>> start Records for the exercise

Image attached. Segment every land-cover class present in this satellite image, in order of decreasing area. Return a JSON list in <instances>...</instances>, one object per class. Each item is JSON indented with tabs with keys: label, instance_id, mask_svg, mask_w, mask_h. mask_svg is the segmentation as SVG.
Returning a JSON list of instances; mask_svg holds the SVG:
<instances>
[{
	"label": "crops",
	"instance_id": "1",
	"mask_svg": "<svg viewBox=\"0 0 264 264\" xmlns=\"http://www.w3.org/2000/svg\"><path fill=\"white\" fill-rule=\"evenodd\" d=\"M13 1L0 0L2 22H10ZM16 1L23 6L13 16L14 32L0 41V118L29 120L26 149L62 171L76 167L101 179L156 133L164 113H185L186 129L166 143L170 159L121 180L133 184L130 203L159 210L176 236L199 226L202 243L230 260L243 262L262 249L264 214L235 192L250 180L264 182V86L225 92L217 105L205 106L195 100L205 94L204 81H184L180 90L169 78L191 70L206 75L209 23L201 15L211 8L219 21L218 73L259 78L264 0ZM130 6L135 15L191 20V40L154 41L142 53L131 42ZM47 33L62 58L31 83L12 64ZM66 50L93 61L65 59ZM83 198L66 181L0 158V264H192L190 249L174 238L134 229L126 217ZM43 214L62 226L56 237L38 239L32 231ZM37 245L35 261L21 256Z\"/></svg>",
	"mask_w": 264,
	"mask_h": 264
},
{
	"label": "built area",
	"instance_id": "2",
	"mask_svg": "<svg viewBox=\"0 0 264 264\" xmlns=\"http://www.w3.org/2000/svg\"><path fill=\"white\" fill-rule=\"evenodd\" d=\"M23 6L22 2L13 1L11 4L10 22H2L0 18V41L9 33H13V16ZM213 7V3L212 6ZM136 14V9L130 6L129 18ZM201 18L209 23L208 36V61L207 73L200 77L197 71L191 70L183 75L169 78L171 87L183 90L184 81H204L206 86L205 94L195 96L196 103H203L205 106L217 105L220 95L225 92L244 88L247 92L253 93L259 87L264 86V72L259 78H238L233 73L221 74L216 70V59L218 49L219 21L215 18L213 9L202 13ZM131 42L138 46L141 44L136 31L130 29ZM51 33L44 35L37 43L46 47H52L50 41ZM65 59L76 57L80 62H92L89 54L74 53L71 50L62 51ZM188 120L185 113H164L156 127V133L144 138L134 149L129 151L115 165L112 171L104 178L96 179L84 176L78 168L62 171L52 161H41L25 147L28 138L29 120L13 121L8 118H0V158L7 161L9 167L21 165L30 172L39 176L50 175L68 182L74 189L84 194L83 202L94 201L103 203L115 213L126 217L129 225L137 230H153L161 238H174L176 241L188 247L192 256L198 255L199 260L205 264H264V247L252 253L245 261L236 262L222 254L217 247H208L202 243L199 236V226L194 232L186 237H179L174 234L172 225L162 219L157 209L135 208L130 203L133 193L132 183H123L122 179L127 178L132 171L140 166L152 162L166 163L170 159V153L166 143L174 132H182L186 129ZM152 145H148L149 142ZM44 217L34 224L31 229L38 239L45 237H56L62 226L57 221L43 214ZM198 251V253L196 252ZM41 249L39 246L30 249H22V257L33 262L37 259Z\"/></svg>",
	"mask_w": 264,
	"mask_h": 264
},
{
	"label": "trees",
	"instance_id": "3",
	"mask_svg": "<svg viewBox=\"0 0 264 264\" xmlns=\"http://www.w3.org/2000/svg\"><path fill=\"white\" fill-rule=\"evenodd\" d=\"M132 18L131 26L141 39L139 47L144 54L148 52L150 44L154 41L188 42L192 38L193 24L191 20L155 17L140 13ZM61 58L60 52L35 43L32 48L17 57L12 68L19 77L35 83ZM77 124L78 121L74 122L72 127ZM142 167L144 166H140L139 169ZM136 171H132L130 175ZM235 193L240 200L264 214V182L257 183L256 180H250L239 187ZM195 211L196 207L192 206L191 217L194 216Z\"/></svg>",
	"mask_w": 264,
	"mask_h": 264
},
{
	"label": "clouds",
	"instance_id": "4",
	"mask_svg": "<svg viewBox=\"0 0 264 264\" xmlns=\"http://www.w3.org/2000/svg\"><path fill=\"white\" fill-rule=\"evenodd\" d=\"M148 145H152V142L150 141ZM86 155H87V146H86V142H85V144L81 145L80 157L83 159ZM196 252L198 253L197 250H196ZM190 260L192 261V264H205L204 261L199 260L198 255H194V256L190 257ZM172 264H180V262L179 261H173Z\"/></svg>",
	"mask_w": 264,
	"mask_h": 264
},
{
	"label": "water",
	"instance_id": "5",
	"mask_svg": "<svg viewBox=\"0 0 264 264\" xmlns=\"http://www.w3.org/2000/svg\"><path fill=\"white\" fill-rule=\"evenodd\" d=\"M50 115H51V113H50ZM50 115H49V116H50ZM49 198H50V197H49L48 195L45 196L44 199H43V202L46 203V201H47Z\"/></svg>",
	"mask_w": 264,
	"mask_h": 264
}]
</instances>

>> end Records for the exercise

## [Aim of the exercise]
From the first line to the last, retype the data exactly.

## [Exercise response]
Image attached. Segment every land-cover class present in this satellite image, in order of decreasing area. Return a JSON list in <instances>...</instances>, one object per class. Each item is JSON indented with tabs with keys: label, instance_id, mask_svg, mask_w, mask_h. mask_svg is the segmentation as SVG.
Returning a JSON list of instances; mask_svg holds the SVG:
<instances>
[{
	"label": "crops",
	"instance_id": "1",
	"mask_svg": "<svg viewBox=\"0 0 264 264\" xmlns=\"http://www.w3.org/2000/svg\"><path fill=\"white\" fill-rule=\"evenodd\" d=\"M13 1L0 0L2 22H10ZM16 1L23 6L13 16L14 32L0 41V118L29 120L26 149L62 171L76 167L101 179L156 133L164 113H185L186 129L166 143L170 159L121 180L133 184L130 203L159 210L176 236L199 226L202 243L230 260L243 262L262 249L264 214L235 192L250 180L264 182V86L225 92L217 105L205 106L195 100L205 94L204 81H184L180 90L169 78L191 70L206 75L209 23L201 15L211 8L219 21L218 73L259 78L264 0ZM130 6L135 15L191 20V40L154 41L142 53L131 42ZM47 33L62 58L31 83L12 64ZM66 50L93 61L65 59ZM83 198L66 181L0 158V264H192L190 249L174 238L134 229L126 217ZM43 214L62 226L56 237L38 239L32 231ZM37 245L35 261L21 256Z\"/></svg>",
	"mask_w": 264,
	"mask_h": 264
},
{
	"label": "built area",
	"instance_id": "2",
	"mask_svg": "<svg viewBox=\"0 0 264 264\" xmlns=\"http://www.w3.org/2000/svg\"><path fill=\"white\" fill-rule=\"evenodd\" d=\"M23 6L22 2L13 1L11 4L10 22H2L0 18V41L9 33H13V16ZM213 7V3L212 6ZM136 14V9L130 6L129 18ZM201 18L209 23L208 36V61L207 73L200 77L197 71L191 70L183 75L169 78L171 87L183 90L184 81H204L206 86L205 94L195 96L196 103H203L205 106L217 105L220 95L225 92L244 88L247 92L253 93L259 87L264 86V72L259 78H238L233 73L221 74L216 70V59L218 49L219 21L215 18L213 9L202 13ZM131 42L138 46L141 44L136 31L130 29ZM51 33L44 35L37 43L46 47H52L50 41ZM65 59L76 57L80 62H92L89 54L74 53L71 50L62 51ZM188 120L185 113H164L156 127V133L144 138L134 149L129 151L115 165L112 171L104 178L96 179L84 176L78 168L62 171L52 161H41L25 147L28 138L29 120L13 121L8 118H0V158L7 161L9 167L21 165L30 172L39 176L50 175L68 182L74 189L84 194L83 202L94 201L103 203L115 213L126 217L129 225L137 230H153L161 238H174L176 241L188 247L192 256L198 255L199 260L205 264H264V247L252 253L245 261L236 262L222 254L217 247H208L202 243L199 236V226L194 232L186 237H179L174 234L172 225L162 219L157 209L135 208L130 203L133 193L132 183H123L122 179L127 178L132 171L140 166L152 162L166 163L170 159V153L166 143L174 132H182L186 129ZM152 145H148L149 142ZM44 217L34 224L31 229L38 239L45 237H56L62 226L57 221L43 214ZM198 251V253L196 252ZM41 249L39 246L30 249H22V257L33 262L37 259Z\"/></svg>",
	"mask_w": 264,
	"mask_h": 264
},
{
	"label": "trees",
	"instance_id": "3",
	"mask_svg": "<svg viewBox=\"0 0 264 264\" xmlns=\"http://www.w3.org/2000/svg\"><path fill=\"white\" fill-rule=\"evenodd\" d=\"M132 18L131 26L141 39L139 47L144 54L148 52L150 44L154 41L188 42L192 38L193 24L191 20L155 17L140 13ZM61 58L60 52L35 43L32 48L17 57L12 68L19 77L35 83ZM77 124L78 121L74 122L72 127ZM142 167L144 166H140L139 169ZM136 171H132L130 175ZM235 193L240 200L264 214V182L257 183L256 180H250L239 187ZM195 211L196 207L192 206L191 217L194 216Z\"/></svg>",
	"mask_w": 264,
	"mask_h": 264
},
{
	"label": "clouds",
	"instance_id": "4",
	"mask_svg": "<svg viewBox=\"0 0 264 264\" xmlns=\"http://www.w3.org/2000/svg\"><path fill=\"white\" fill-rule=\"evenodd\" d=\"M148 145H152V142L150 141ZM86 155H87V146H86V142H85V144L81 145L80 157L83 159ZM196 252L198 253L197 250H196ZM190 260L192 261V264H205L204 261L199 260L198 255H194V256L190 257ZM172 264H180V262L179 261H173Z\"/></svg>",
	"mask_w": 264,
	"mask_h": 264
},
{
	"label": "water",
	"instance_id": "5",
	"mask_svg": "<svg viewBox=\"0 0 264 264\" xmlns=\"http://www.w3.org/2000/svg\"><path fill=\"white\" fill-rule=\"evenodd\" d=\"M50 115H51V113H50ZM50 115H49V116H50ZM49 198H50V197H49L48 195L45 196L44 199H43V202L46 203V201H47Z\"/></svg>",
	"mask_w": 264,
	"mask_h": 264
}]
</instances>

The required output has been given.